- **BUTIR TUGAS 1**
Tuliskan kembali dengan persis bagian dari teks tentang pendidikan keadilan gender SEPEDA Bina Desa, mulai dari "Bagi Bina Desa" sampai dengan "keahlian pengembangan organisasi.".
- **BUTIR TUGAS 2**
Menurut teks tentang pendidikan keadilan gender SEPEDA Bina Desa, siapa kepala sekolah SEPEDA?

┌─ KUTIPAN TEKS

JEPARA, BINADESA.ORG—Sekolah Pedesaan (SEPEDA) Bina Desa melakukan aktivitas pendidikan musyawarah dengan berbagai pokok bahasan. Seperti sekarang ini mengenai Keadilan Gender, yang dimulai dari Desa Salasae Bulukumba, Sulawesi Selatan kemudian dilanjutkan ke Desa Raguklampitan, Batealit Jepara Jawa Tengah. Itulah yang dimaksud perempuan berSEPEDA dari Bulukumba ke Jepara.
Bagi Bina Desa Pendidikan musyawarah sebagai suatu pendidikan populer bertujuan membangkitkan kesadaran kritis komunitas marjinal. Pendidikan musyawarah bersifat dialogis, partisipatif, dan mengasah kemampuan komunitas membuat keputusan kolektif. Ruang lingkup pendidikan musyawarah adalah pendidikan bagi komunitas atau kelompok, bagi pendamping, dan bagi fasilitator. Pendidikan musyawarah juga memberikan pengetahuan motivasi, keterampilan atau keahlian, dan keahlian pengembangan organisasi.
Perempuan desa di Salasae sekitar 25 orang dan 3 orang laki-laki dengan tekun mengikuti proses pendidikan keadilan gender. Proses ini di pandu oleh Mardiah Basuni, kepala sekolah SEPEDA, John Pluto Sinulingga staff Bina Desa dan Irma dari Takalar pengurus Koalisi Perempuan Indonesia (KPI).
Sementara di Jepara di fasilitasi oleh Mardiah Basuni dan Farida (Sekjen JRKI). Di ikuti oleh 30 orang peserta yang terdiri dari 24 orang perempuan, dan 6 orang laki-laki yang terdiri dari Lampung (Persaudaraan Perempuan Nelayan Indonesia (PPNI)/Kiara), Jepara, Rembang, Demak, Pati, Batang, Lamongan, Jombang dan Jember.

└─
┌─ INFORMASI TERSEDIA

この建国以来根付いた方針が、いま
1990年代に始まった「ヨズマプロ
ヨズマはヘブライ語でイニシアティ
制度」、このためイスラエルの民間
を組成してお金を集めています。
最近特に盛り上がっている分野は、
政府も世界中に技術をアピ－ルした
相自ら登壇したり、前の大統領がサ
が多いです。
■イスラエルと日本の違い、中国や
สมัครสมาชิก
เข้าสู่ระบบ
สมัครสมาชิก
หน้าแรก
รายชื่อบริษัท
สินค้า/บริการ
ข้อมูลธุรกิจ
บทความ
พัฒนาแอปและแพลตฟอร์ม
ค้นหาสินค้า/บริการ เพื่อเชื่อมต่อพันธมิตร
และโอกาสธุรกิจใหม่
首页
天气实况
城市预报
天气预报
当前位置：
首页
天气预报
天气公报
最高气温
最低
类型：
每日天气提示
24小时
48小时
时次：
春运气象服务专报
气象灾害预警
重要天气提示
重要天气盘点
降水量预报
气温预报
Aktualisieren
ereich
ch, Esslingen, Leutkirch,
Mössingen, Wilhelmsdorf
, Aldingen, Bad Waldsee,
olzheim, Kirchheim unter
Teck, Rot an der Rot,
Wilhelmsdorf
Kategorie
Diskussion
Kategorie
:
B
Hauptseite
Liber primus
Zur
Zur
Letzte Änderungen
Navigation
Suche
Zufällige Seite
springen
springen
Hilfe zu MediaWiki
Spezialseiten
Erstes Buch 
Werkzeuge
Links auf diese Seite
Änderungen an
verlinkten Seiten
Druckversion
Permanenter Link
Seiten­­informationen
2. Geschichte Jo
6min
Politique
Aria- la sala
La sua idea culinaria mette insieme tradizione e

└─

- **PENYELESAIAN SOAL 1**
Bagi Bina Desa Pendidikan musyawarah sebagai suatu pendidikan populer bertujuan membangkitkan kesadaran kritis komunitas marjinal. Pendidikan musyawarah bersifat dialogis, partisipatif, dan mengasah kemampuan komunitas membuat keputusan kolektif. Ruang lingkup pendidikan musyawarah adalah pendidikan bagi komunitas atau kelompok, bagi pendamping, dan bagi fasilitator. Pendidikan musyawarah juga memberikan pengetahuan motivasi, keterampilan atau keahlian, dan keahlian pengembangan organisasi.

- **PENYELESAIAN SOAL 2**
Mardiah Basuni.